Oumma.com: Que pensez-vous de l'attitude pouvoirs publics face à la recrudescence des actes islamophobes?

Il me semble que les pouvoirs publics n'ont peut-être pas pris tout de suite l'ampleur de ces actes, visiblement en hausse, qui ne touchent pas seulement des individus, puisque des édifices religieux musulmans sont également régulièrement touchés par différents types de souillure. À l'origine de l'attitude quelque peu retenue ou contenue des pouvoirs publics, notamment du ministère de l'Intérieur, hier comme aujourd'hui, il y a peut-être une polémique sémantique.

Le vocable islamophobie a fait couler beaucoup d'encre ces dernières années, certains estimant, à tort ou à raison, qu'il a pour finalité, chez ceux qui l'utilisent ou le brandissent, à désamorcer la libre critique des religions. Si certains musulmans, groupes, organisations ou personnes l'emploient effectivement pour contrarier le droit au blasphème, en revanche la polémique sémantique, aussi justifiée soit-elle du point de vue scientifique, ne doit certainement pas occulter la réalité d'actes anti-musulmans dans notre pays.

Aussi, de plus en plus de concitoyens de confession musulmane ont l'impression, à tort ou à raison, que les plus hautes autorités de l'État ne prennent pas suffisamment en considération les discriminations dont ils font l'objet. Et ils vivent cela comme une profonde injustice, voire une défiance vis-à-vis des souffrances qu'ils peuvent exprimer ou taire.  

Dans son blog, le députe Noël Mamère estime qu'il faut « accepter une certaine logique communautaire, en s’appuyant sur les forces vives de « l’empowerment », c’est à dire la capacité des populations à faire surgir en leur sein de nouvelles élites urbaines, comme aux Etats-Unis ou en Afrique du Sud ? » Partagez-vous ce point de vue? 

En partie seulement. Assurément, de fait, les communautés, confessionnelles ou non, existent dans notre pays. Si je puis dire, des logiques communautaires, parfaitement légales du reste (celles qui ne substituent pas à la loi de la République d'autre
s lois), sont déjà à l'oeuvre. Toutefois, si de prime abord la proposition de Noël Mamère semble séduisante, il m'est avis qu'elle ne fait que renforcer le préjugé selon lequel seul un traitement spécifique, seul un rapport communautaire avec les populations issues de l'immigration, et quelquefois aussi musulmanes, est la planche de salut pour résoudre les discriminations qu'elles subissent. Or, dans ce cas, on n'affronte pas le problème de face, on le contourne et on aggrave les barrières communautaires.

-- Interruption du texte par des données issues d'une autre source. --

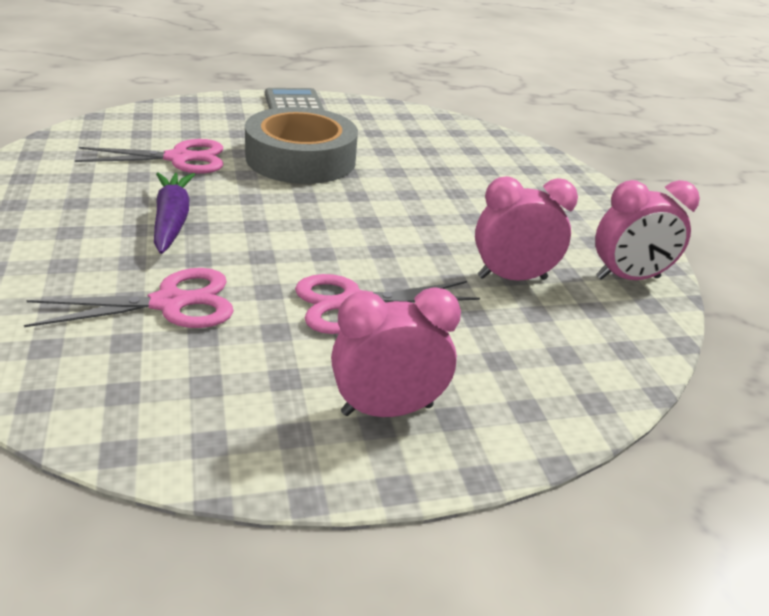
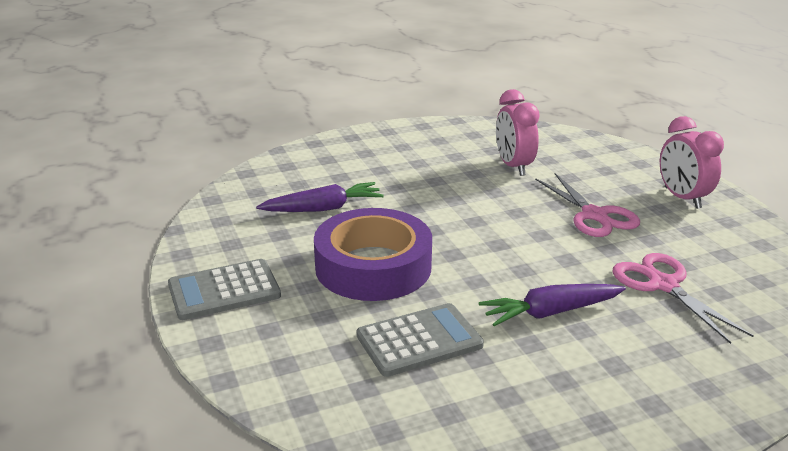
camera: 95 degrees left, 5 degrees down
(179, 158) = (419, 341): pink scissors -> grey calculator
(301, 159) = (373, 266): grey tape -> purple tape
(416, 153) = (323, 208): none -> purple carrot
(627, 278) = (481, 132): pink clock -> none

Sans vouloir donner dans un républicanisme abstrait, il est possible de préserver la singularité du modèle français, celle d'une laïcité égalitaire ou inclusive (qui s'applique à tous de la même façon), à la condition expresse que l'État, ses services, ainsi que toutes les instances de socialisation prennent à bras le corps ce problème massif, en l'examinant sous toutes ses coutures, c'est-à-dire en scrutant les sources et les manifestations de toutes ces discriminations. Pour ma part, j'incline fort à penser qu'il faut commencer par retisser, du plus haut sommet de l'État jusqu'à la base, les fils rompus de la confiance réciproque.

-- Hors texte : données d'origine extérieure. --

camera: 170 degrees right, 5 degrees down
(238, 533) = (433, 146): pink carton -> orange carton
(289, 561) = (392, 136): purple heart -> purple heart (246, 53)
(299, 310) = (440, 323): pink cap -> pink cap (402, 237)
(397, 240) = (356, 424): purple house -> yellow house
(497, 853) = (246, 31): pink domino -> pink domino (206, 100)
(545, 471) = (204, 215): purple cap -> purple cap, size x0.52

C'est par la reconnaissance des difficultés et des problèmes, notamment ceux rencontrés par les "minorités", que le pacte social et laïque en sortira renforcé. À ce titre, le discours public est de prime importance symbolique. La grandeur d'une nation se mesure également à l'aune de cette capacité critique à écouter les revendications et à les discuter. Je crois qu'il faut associer deux paramètres: le socio-politique et le religieux, notamment du côté de ceux qui veulent communautariser l'affaire (politiques et radicaux de l'islam).